Il y a des univers parallèles. Une multitude, une infinité. Et il y a une voie qui relie ces univers, passant de Terre en Terre : la Clarté. Lorsqu'il existe une longue route ne menant littéralement nulle part puisque pointée sur l'infini, on peut être sûr qu'un certain nombre d'individus vont l'arpenter. Ce sont les Vagabonds, qui cherchent à retrouver les créateurs de la Clarté. Accessoirement, en bondissant de Terre en Terre, ils militent pour une grande fraternité des humains au long de cette « voie terrestre ».
Sur notre Terre, ils proposent quelques hochets technologiques (énergie renouvelable, vaisseaux intersidéraux, ingénierie planétaire...) tout en poussant à la création d'une véritable fédération mondiale. Évidemment, certains jeunes gens plutôt en problème avec eux-mêmes (le syndrome James Dean dans
La Fureur de vivre en somme) profitent honteusement de l'aura des Vagabonds en se faisant passer pour l'un des leurs auprès des petites nanas. Comme Kyle, transformé en tombeur par la magie du mot « vagabond ».
La Voie terrestre est le troisième roman de Robert Reed publié en France, après
La Jungle hormone et
Le Lait de la chimère, et avant
Le Voile de l'espace. Reed est très certainement l'un des auteurs les plus intéressants qui aient été révélés ces dernières années, même s'il ne possède ni l'envergure ni le charisme d'un
Dan Simmons ou d'un
lain Banks. Mais aucun de ses livres n'est banal. Et comme le souligne son éditeur, chaque fois que Reed empoigne un motif déjà bien usé (songez aux innombrables univers parallèles peuplant la SF), il le manipule et le renouvelle considérable ment.

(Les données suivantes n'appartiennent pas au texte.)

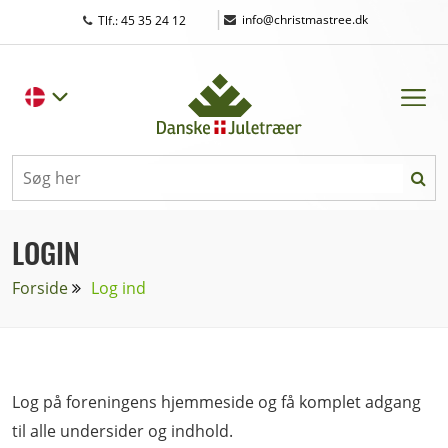
|
info@christmastree.dk
Tlf.: 45 35 24 12
LOGIN
Forside
Log ind
Log på foreningens hjemmeside og få komplet adgang
til alle undersider og indhold.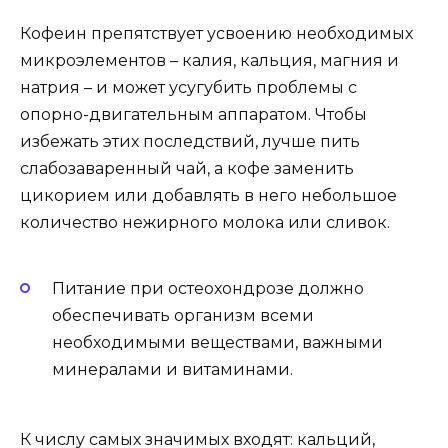
Кофеин препятствует усвоению необходимых
микроэлементов – калия, кальция, магния и
натрия – и может усугубить проблемы с
опорно-двигательным аппаратом. Чтобы
избежать этих последствий, лучше пить
слабозаваренный чай, а кофе заменить
цикорием или добавлять в него небольшое
количество нежирного молока или сливок.
Питание при остеохондрозе должно
обеспечивать организм всеми
необходимыми веществами, важными
минералами и витаминами.
К числу самых значимых входят: кальций,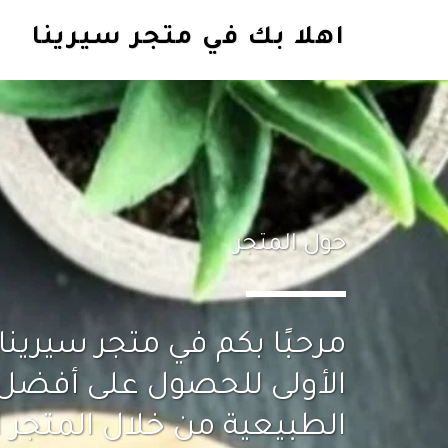
اهلا بك في متجر سيرينا
حول المتجر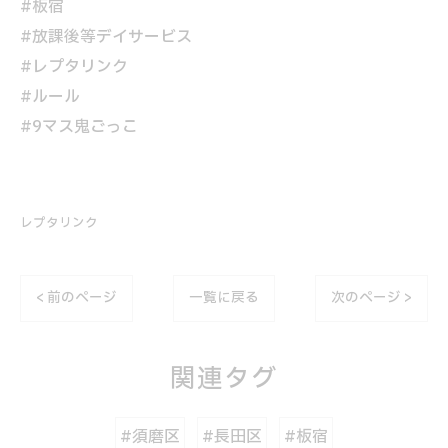
#板宿
#放課後等デイサービス
#レプタリンク
#ルール
#9マス鬼ごっこ
レプタリンク
< 前のページ
一覧に戻る
次のページ >
関連タグ
#須磨区
#長田区
#板宿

Kyle sera pris en otage, en compagnie de Jy (la « Resplendissante » supérieure charismatique des Vagabonds) et de quelques autres, par un renégat nommé Moliak, ancien collaborateur de Jy. Ils filent au long de la Clarté, survolant des Terres toutes différentes. On découvre alors que les univers ne sont pas agencés au hasard le long de la voie : leur succession répond à une logique, qui n'est ni mécanique ni spatiale. Comme le souligne Klein dans sa préface, « la morale devient une dimension de l'espace ». D'un côté les Terres paradisiaques, de l'autre les infernales. Voilà un beau retournement de motif éculé ! Notre propre place dans le classement, Reed se montrant lucide, est évidemment assez médiocre.
Hitchcock, je pense, a établi la loi selon laquelle plus le méchant est réussi, meilleure est l'histoire. Avec Moliak, Reed en a construit un qui peut répondre à ce critère, mais dans le même temps il nous l'offre crédible et motivé. Dans son passé, Moliak s'est trouvé en présence du mal. Du Mal absolu, nouvel archétype : les inTrouvés, version absolument pervertie (si c'est possible) de l'humanité, qui ne se sont pas autodétruits ni n'ont évolué vers une conscience meilleure. En permanence, les inTrouvés vivaient dans le mal, la guerre totale, l'enfer. Moliak les détruit, contrevenant à toutes les règles des Vagabonds. Mais les a-t-il détruits ? Et s'ils existent ailleurs, d'où viennent-ils ? Moliak décide de couper en deux la Clarté, en utilisant un « déclencheur » que Jy porte en elle.
Tout récit doit comporter une conclusion, et parfois celle-ci constitue son point faible. C'est souvent le problème des livres que l'on n'a pas envie de quitter : aucune fin ne semble satisfaisante. Ici, la solution de la crise est peut-être, comment dire, trop rapide ? En revanche, Reed est de ceux qui proposent une vision riche et développée, ce n'est pas si fréquent. Enfin, sa manière gourmande de conter les perversions de l'esprit des individus ferait pardonner bien des faiblesses. « Tout le monde est monstrueux » semble être le message. Mais certains luttent contre eux-mêmes, telle Jy.